Problem requirements: Copy each line of the following data that contains "York".

Source data:

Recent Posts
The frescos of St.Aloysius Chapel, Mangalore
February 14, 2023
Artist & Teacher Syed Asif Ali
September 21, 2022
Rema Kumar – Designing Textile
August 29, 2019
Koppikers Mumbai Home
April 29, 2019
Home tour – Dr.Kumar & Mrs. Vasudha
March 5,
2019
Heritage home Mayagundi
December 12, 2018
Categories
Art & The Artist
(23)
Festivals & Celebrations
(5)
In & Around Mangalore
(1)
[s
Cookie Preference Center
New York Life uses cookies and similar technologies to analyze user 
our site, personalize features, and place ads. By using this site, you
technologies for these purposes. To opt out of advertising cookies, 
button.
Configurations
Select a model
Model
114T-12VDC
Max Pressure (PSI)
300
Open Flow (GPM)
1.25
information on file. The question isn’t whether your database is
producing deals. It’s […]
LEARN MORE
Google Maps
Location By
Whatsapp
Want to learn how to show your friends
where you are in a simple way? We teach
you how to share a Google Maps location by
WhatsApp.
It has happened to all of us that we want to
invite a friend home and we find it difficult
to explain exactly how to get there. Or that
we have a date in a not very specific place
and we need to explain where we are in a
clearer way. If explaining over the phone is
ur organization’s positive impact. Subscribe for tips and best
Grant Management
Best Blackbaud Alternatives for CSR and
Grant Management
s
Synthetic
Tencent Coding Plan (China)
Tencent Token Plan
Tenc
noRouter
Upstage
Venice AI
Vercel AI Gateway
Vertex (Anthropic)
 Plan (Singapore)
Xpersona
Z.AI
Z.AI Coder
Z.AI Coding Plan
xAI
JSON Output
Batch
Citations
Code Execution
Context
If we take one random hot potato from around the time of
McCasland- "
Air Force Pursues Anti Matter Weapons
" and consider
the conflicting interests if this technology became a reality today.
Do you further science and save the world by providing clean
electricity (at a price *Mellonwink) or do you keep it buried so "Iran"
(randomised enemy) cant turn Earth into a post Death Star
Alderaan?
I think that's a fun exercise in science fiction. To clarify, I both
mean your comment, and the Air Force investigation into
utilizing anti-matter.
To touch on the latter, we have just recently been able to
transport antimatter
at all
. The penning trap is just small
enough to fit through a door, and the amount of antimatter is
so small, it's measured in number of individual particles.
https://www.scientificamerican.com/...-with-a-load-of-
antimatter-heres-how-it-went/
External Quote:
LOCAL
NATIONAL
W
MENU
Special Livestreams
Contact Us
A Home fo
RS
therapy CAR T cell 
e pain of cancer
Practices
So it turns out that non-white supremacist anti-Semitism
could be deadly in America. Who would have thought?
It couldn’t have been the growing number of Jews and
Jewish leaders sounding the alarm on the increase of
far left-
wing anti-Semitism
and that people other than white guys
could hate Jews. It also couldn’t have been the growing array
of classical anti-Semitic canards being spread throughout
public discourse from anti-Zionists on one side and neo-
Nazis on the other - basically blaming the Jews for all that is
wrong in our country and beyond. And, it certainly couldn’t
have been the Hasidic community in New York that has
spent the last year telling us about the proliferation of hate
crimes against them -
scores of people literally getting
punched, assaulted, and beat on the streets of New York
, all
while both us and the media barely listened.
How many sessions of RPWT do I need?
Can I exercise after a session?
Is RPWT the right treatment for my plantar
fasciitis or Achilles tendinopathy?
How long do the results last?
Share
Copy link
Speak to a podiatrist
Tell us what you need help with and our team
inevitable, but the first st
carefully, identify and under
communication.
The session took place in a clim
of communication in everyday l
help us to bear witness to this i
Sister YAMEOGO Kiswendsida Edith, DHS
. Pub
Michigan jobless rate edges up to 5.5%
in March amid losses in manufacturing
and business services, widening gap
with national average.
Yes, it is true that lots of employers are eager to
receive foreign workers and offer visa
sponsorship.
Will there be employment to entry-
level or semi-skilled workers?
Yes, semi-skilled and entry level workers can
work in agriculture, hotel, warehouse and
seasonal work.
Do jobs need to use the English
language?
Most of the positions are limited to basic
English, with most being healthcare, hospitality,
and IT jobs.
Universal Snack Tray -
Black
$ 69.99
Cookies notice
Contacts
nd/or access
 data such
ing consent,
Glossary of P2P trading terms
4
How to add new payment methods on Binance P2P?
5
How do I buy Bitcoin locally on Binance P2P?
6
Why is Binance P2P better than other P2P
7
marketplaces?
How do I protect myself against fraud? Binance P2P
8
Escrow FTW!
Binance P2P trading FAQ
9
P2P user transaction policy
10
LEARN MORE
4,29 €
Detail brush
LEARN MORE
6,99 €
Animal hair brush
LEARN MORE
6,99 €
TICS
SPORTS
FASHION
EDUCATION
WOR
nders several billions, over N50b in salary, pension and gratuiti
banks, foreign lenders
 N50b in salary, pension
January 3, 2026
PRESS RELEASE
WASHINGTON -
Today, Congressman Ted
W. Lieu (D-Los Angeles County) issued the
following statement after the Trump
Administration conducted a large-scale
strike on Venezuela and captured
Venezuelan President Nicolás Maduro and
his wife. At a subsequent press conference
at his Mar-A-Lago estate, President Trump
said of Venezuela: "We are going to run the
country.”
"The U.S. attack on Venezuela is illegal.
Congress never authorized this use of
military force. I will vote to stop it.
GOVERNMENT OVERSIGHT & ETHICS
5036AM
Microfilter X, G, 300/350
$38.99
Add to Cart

Expected output:
New York Life uses cookies and similar technologies to analyze user 
have been the Hasidic community in New York that has
punched, assaulted, and beat on the streets of New York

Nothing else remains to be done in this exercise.